Transcreva, sem nenhuma alteração, um trecho do texto sobre a indenização a dirigentes sindicais demitidos por justa causa. Comece nas palavras "A Comissão de" e pare depois de "parecer pela aprovação.".

======== Trecho do documento

A Comissão de Trabalho, de Administração e Serviço Público aprovou na quarta-feira (20) o Projeto de Lei 5710/01, do deputado Fernando Ferro (PT-PE), que determina o pagamento de indenização ao trabalhador que for demitido sob alegação de justa causa, após ter sido eleito para cargo de dirigente sindical. O projeto acrescenta parágrafo ao artigo 543 da Consolidação da Leis do Trabalho (CLT). Tanto o relator original, deputado Arnaldo Faria de Sá (PTB-SP), como a relatora substituta, deputada Laura Carneiro (PFL-RJ), apresentaram parecer pela aprovação.
Pagamento em dobro De acordo com o projeto, o empregador que demitir por justa causa empregados eleitos para cargos de direção sindical deverá pagar indenização correspondente ao dobro da remuneração devida, durante todo o período de afastamento, até a reintegração, ou até o final do período da estabilidade provisória.
"A garantia de emprego ou estabilidade provisória do dirigente sindical é prevista na Constituição", lembra Arnaldo Faria de Sá, acrescentando que algumas empresas, para escapar da obrigação de reconhecer esse direito, alegam alguma falta grave, com o intuito de coibir as atividades sindicais, através da rescisão do contrato do empregado sindicalista. "Este tipo de postura anti-sindical deve ser combatida", resume Arnaldo Faria de Sá, justificando seu voto favorável ao projeto.

================
======== Material extraído

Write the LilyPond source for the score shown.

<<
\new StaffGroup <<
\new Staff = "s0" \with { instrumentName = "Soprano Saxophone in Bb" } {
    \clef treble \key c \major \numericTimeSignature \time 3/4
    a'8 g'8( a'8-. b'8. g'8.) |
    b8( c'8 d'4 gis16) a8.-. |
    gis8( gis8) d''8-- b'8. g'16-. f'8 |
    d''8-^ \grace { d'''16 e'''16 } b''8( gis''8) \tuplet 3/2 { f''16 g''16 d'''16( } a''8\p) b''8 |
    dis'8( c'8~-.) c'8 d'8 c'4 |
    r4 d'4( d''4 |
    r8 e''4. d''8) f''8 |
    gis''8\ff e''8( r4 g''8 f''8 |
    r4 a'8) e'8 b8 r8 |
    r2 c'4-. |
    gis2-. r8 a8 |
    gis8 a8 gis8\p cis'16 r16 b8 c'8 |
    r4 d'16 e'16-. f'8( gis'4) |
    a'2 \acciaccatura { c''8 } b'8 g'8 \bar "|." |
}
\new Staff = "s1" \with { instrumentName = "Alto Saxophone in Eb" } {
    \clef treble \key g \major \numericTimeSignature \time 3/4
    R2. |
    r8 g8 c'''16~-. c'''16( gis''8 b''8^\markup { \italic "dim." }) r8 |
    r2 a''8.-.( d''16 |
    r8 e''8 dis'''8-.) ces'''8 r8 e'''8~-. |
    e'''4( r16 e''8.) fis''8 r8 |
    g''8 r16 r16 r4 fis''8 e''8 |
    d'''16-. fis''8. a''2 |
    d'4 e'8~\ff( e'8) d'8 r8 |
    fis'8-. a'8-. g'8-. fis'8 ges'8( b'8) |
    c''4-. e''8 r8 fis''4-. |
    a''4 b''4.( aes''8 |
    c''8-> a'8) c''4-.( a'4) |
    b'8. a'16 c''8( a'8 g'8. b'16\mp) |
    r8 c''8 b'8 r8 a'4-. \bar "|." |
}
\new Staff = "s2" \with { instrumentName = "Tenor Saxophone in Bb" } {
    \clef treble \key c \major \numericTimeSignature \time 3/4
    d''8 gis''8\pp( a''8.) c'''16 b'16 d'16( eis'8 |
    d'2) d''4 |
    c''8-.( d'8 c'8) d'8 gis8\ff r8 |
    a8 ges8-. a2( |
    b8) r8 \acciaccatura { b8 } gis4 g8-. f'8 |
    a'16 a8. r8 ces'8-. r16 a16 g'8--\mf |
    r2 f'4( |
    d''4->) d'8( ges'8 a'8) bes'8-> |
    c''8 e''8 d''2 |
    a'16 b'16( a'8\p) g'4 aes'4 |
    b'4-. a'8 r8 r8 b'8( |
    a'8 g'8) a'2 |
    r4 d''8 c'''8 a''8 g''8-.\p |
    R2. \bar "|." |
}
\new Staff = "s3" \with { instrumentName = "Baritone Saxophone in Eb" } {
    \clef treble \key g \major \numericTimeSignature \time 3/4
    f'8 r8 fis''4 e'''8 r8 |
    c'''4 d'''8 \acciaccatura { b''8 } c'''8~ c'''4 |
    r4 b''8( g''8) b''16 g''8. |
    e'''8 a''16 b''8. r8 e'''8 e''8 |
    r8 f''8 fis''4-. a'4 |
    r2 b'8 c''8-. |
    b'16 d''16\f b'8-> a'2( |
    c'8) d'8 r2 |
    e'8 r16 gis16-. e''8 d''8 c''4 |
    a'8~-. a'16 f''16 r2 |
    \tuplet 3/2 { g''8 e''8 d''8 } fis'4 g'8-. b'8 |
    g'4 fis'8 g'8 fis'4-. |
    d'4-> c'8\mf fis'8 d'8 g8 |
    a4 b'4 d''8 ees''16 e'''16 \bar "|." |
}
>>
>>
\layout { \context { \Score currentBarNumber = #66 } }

================

Resposta
A Comissão de Trabalho, de Administração e Serviço Público aprovou na quarta-feira (20) o Projeto de Lei 5710/01, do deputado Fernando Ferro (PT-PE), que determina o pagamento de indenização ao trabalhador que for demitido sob alegação de justa causa, após ter sido eleito para cargo de dirigente sindical. O projeto acrescenta parágrafo ao artigo 543 da Consolidação da Leis do Trabalho (CLT). Tanto o relator original, deputado Arnaldo Faria de Sá (PTB-SP), como a relatora substituta, deputada Laura Carneiro (PFL-RJ), apresentaram parecer pela aprovação.